Soil Management Station – Establishing good, healthy soil is important in the raised planters and the discussion shows how plants use nutrients in the soil to grow and set fruit. As plants mature, it’s imperative that the soil is well cared for and maintained to support the crops. Proper watering and soil amendments become an important factor.
Hydroponics Station – What can be done without soil? The exploration of hydroponics provides a counter view to traditional soil-based agriculture and the class will experiment with this technology to grow even more produce with less space and less water. This makes the water source even more important.
Water Management Station – Water is vital to plants and the source of that water could affect the health and vitality of the harvest. Capturing rainwater is a perfect exercise to explore conservation and yields water that is vastly superior to what comes out of the tap. Using water properly, understanding its value as a resource and finding ways to use it wisely is key.
Teaching Kitchen Station – With the raised beds and hydroponics stations working to produce beautiful, fresh, wholesome food the class starts to explore what can be done with it. The teaching kitchen brings the Students face-to-face with the flavors, textures and colors of real food as they have some fun learning how to transform basic ingredients into tasty and healthy meals.
Compost Station – All that harvesting, pruning, processing and eating will generate plant waste. But that’s not the end of the life cycle of food. The Earth Cube composter turns that organic waste into beautiful “black gold” that can be used to recapture and feed nutrients back to the raised beds and seed station. The Students will also use compost teas as fertilizers and foliar sprays to improve the plants in the gardens. Nothing goes to waste.
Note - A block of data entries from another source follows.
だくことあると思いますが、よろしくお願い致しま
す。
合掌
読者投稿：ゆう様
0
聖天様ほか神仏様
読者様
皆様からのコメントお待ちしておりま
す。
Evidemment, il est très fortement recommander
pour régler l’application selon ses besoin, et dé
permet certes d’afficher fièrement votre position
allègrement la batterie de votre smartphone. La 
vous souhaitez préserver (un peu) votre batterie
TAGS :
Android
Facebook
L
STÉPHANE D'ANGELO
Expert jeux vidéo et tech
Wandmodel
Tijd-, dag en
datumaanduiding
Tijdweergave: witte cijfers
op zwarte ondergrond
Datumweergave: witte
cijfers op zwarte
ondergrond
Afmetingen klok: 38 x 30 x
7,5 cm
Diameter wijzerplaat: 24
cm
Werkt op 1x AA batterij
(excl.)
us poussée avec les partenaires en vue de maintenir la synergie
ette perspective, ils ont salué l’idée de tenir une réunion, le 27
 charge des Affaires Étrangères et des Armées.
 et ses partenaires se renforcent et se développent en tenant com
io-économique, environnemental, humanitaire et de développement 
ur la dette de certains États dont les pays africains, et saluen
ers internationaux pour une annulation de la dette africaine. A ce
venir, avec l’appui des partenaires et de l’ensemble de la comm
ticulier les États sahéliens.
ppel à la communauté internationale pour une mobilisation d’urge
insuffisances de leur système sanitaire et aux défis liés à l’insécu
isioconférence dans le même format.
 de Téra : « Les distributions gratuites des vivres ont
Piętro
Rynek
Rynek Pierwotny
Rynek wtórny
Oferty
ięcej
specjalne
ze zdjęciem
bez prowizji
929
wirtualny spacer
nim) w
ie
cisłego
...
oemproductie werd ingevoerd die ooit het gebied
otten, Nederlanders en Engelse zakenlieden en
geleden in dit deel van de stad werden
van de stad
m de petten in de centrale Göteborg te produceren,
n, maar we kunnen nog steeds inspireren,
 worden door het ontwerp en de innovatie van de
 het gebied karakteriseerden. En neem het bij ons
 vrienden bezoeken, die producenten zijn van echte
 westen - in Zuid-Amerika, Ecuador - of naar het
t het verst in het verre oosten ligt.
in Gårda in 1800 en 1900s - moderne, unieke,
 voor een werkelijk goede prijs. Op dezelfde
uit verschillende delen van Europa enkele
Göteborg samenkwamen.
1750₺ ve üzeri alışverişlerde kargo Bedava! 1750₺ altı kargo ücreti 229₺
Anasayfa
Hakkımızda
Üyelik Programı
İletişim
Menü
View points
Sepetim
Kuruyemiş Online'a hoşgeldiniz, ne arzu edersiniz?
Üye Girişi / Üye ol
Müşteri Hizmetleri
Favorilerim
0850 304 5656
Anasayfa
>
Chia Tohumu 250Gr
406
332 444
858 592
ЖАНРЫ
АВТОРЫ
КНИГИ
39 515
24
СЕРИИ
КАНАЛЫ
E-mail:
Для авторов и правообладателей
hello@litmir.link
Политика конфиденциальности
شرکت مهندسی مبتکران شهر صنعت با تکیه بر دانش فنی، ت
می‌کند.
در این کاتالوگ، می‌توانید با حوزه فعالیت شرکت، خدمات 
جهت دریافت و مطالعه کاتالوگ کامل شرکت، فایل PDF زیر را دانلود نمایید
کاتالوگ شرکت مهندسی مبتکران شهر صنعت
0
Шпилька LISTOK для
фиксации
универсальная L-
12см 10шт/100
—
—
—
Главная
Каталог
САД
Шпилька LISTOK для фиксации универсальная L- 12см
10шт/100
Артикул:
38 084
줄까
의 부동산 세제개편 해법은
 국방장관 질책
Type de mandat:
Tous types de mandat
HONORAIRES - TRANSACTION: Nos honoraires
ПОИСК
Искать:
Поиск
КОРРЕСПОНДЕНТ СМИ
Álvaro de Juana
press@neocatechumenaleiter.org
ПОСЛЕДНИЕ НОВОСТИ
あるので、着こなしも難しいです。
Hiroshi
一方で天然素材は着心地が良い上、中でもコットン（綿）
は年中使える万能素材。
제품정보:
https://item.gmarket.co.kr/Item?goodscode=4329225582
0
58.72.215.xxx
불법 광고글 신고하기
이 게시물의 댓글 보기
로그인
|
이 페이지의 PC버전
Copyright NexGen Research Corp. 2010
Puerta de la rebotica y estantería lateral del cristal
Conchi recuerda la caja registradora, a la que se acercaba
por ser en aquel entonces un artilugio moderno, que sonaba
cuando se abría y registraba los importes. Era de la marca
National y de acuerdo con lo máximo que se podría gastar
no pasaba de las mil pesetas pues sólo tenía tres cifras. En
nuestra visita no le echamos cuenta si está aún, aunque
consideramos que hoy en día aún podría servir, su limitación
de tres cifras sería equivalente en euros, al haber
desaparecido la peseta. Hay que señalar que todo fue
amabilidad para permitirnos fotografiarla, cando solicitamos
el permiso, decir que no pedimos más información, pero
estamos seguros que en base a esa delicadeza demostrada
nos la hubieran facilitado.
Vermiculture Station – As a small scale example of the benefits of composting in the system, Students are introduced to Vermiculture. The vermicomposting bins are teeming with Red Wiggler worms ready to munch on the organic material collected to feed them. Students learn through first-hand observation the role microorganisms play in converting waste to nutrient-rich soil.
Seed Saving Library – How can the class make the system more sustainable and improve community biodiversity? Harvesting and saving seed from the best performing crops will help them do just that. The Students will learn how to select for specific attributes and build stronger plants. They will also explore the methods for collecting, preparing and storing seed. Once the library is established, the class can work with the community to help preserve the local agricultural heritage through a Community Seed Bank and Library. This sets up the Lab and the larger community to build local biodiversity and continue to grow successful crops season after season, year after year.